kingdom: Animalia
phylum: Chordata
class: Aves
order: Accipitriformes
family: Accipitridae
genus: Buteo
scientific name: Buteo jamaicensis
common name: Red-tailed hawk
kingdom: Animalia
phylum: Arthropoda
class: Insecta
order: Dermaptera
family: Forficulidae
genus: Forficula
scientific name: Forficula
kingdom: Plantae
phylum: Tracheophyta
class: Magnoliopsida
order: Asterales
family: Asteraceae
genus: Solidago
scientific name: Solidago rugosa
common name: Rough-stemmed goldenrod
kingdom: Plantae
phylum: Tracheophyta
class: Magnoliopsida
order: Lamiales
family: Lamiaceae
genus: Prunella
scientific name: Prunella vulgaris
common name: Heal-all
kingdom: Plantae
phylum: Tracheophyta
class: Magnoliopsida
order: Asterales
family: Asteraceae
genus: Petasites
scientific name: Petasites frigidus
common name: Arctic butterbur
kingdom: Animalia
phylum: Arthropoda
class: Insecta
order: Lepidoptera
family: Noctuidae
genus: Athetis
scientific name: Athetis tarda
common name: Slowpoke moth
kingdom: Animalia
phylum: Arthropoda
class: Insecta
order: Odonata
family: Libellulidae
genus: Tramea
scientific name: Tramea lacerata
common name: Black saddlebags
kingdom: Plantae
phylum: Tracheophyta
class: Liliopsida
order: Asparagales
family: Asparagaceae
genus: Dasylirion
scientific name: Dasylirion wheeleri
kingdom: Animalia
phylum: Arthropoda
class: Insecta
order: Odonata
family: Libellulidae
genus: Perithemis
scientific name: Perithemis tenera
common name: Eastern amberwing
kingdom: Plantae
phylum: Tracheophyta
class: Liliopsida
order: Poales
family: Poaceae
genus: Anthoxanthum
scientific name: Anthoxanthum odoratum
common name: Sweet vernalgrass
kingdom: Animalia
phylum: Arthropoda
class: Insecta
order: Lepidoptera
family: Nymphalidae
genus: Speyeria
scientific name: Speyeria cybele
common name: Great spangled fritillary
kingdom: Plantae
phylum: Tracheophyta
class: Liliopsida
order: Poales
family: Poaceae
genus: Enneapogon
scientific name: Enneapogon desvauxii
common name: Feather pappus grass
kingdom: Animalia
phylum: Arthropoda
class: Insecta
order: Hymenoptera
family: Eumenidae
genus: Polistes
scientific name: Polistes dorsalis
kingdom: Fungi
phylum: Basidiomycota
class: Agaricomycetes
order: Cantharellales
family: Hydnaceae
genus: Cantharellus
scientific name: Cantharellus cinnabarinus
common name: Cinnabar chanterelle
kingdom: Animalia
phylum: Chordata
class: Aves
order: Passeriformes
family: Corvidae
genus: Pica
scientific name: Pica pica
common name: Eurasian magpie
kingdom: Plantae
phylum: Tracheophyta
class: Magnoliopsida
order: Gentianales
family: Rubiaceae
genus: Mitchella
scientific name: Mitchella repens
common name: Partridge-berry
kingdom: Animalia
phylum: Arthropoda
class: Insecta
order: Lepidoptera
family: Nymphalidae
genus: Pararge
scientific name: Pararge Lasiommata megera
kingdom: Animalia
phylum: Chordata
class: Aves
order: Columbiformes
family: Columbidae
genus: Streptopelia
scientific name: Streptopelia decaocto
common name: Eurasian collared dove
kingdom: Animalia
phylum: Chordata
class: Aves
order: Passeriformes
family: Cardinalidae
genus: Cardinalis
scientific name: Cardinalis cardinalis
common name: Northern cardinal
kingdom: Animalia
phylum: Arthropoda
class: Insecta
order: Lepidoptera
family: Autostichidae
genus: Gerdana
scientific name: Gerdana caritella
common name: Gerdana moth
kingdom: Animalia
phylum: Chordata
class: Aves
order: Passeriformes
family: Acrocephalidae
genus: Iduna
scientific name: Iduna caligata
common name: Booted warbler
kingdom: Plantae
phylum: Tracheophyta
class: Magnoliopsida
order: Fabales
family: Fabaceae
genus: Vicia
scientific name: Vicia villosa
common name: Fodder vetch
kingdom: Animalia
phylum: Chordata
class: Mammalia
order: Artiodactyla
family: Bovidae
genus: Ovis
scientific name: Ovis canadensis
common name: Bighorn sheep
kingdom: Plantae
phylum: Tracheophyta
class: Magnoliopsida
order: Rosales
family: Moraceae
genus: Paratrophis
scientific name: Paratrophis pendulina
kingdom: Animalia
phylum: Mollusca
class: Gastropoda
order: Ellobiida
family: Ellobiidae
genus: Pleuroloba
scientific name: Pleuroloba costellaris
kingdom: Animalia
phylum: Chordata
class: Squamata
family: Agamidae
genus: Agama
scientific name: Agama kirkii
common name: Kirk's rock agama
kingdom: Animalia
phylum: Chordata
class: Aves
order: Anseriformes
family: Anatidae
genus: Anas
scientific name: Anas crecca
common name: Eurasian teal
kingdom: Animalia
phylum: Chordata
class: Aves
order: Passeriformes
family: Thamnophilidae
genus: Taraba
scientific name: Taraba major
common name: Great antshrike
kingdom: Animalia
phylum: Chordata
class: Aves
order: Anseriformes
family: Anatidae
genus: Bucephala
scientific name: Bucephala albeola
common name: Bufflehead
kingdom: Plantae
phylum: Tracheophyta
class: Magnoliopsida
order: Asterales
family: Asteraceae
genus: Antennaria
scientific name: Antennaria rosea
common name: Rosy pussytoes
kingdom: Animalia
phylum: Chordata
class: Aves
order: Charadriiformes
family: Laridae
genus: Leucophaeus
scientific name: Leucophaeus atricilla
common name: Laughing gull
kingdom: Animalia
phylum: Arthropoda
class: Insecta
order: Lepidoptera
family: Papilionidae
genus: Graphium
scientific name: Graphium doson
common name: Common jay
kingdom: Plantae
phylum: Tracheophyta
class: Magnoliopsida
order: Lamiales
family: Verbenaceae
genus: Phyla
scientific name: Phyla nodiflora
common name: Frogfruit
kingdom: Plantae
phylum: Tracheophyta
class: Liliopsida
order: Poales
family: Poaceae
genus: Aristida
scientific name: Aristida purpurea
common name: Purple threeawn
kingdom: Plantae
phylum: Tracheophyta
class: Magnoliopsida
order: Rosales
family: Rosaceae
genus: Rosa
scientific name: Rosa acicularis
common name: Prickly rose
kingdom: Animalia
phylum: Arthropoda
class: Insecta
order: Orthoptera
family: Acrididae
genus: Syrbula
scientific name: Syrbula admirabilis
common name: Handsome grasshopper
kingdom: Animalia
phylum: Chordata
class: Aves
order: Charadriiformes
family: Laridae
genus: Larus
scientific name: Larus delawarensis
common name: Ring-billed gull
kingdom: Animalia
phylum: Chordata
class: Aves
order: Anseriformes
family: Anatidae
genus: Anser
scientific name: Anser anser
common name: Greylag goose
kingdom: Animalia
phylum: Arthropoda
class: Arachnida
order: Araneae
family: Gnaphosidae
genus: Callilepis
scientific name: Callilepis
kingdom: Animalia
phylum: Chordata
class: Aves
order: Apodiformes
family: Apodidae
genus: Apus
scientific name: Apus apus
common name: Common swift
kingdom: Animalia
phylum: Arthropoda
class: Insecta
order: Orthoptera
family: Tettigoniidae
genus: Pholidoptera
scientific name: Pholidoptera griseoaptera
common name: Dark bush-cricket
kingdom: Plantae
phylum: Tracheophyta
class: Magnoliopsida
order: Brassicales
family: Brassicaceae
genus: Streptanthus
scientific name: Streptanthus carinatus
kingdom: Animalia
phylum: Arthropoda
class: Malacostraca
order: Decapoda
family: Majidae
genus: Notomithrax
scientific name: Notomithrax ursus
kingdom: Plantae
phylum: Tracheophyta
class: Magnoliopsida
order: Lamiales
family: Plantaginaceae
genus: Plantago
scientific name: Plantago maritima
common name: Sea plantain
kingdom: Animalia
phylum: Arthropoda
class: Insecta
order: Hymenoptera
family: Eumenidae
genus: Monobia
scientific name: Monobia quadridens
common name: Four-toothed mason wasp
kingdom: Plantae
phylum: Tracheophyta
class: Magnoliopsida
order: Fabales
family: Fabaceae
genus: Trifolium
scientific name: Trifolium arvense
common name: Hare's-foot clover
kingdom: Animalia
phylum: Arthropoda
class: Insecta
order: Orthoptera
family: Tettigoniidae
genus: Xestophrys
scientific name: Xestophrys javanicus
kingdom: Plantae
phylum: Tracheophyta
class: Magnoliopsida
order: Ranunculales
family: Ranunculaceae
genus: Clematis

•••••

# [Given instruction]
Reproduce the records from their first line through the line that has "genus: Prunella", swapping "common name" for "vernacular name" wherever it occurs and leaving everything else as is.

# [The result]
kingdom: Animalia
phylum: Chordata
class: Aves
order: Accipitriformes
family: Accipitridae
genus: Buteo
scientific name: Buteo jamaicensis
vernacular name: Red-tailed hawk
kingdom: Animalia
phylum: Arthropoda
class: Insecta
order: Dermaptera
family: Forficulidae
genus: Forficula
scientific name: Forficula
kingdom: Plantae
phylum: Tracheophyta
class: Magnoliopsida
order: Asterales
family: Asteraceae
genus: Solidago
scientific name: Solidago rugosa
vernacular name: Rough-stemmed goldenrod
kingdom: Plantae
phylum: Tracheophyta
class: Magnoliopsida
order: Lamiales
family: Lamiaceae
genus: Prunella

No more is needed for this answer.